OBJECTIVES: To identify angiographic predictors of FFR/iFR discordance and define distinct angiographic phenotypes using unsupervised machine learning.
METHODS: This prospective, single-center registry evaluated 401 intermediate coronary lesions from 221 patients with severe AS (aortic valve area < 1.0 cm2, mean gradient >40 mmHg) using FFR and iFR. Quantitative coronary angiography measured percent diameter stenosis (%DS), lesion length (LL), and other parameters. The primary outcome was FFR/iFR discordance. Receiver operating characteristic and decision curve analyses evaluated %DS predictive utility. K-means clustering was applied to %DS and LL to identify lesion phenotypes.
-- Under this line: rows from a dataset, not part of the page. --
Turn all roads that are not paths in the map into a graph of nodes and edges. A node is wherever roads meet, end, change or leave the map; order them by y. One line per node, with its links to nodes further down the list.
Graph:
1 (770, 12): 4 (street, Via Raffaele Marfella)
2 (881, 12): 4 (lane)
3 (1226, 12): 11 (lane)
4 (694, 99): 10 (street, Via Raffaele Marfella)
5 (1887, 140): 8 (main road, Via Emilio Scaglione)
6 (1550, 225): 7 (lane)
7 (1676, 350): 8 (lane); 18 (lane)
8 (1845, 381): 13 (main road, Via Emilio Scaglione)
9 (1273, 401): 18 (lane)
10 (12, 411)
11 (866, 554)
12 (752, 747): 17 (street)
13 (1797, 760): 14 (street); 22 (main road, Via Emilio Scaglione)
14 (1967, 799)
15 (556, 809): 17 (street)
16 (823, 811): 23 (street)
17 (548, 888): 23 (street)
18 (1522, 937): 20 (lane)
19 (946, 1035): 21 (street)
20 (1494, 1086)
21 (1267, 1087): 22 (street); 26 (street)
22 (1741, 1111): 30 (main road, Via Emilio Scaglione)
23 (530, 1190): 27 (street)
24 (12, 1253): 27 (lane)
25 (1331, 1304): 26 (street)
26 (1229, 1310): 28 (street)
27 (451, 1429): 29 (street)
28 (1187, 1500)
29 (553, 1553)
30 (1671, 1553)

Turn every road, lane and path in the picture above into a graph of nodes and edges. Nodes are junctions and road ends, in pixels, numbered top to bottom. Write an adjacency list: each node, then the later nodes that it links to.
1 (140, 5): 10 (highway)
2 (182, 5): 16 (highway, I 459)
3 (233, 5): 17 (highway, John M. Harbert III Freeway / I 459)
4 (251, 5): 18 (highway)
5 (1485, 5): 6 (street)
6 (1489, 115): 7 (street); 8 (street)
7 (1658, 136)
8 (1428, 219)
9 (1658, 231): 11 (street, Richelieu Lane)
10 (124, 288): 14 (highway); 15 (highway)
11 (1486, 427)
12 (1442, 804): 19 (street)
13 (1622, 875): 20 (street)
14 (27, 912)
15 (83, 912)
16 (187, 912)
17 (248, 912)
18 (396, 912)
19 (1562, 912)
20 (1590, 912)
RESULTS: FFR/iFR discordance occurred in 30 lesions (7.5 %), exclusively as FFR-negative/iFR-positive pattern. Higher %DS was the only independent angiographic predictor of discordance (adjusted OR 1.35 per 10 % increase; 95 % CI 1.12-1.64; p = 0.002), with modest discriminative ability (AUC = 0.69). Cluster analysis identified three phenotypes: Cluster 0 (High %DS [median 75.0 %]/Intermediate LL [median 15.0 mm], n = 103); Cluster 1 (Low %DS [median 49.0 %]/Short-Intermediate LL [median 13.6 mm], n = 220); and Cluster 2 (Intermediate %DS [median 63.5 %]/Long LL [median 32.4 mm], n = 78). Discordance incidence was highest in Cluster 0 (16.5 %) versus Clusters 1 (2.7 %) and 2 (9.0 %) (p < 0.001).
CONCLUSIONS: In severe AS, FFR/iFR discordance manifests solely as FFR-negative/iFR-positive pattern. While %DS modestly predicts this mismatch, unsupervised clustering reveals that "High %DS / Intermediate Length" lesions primarily drive physiological discordance, identifying cases where iFR may overestimate severity due to AS-related hemodynamics.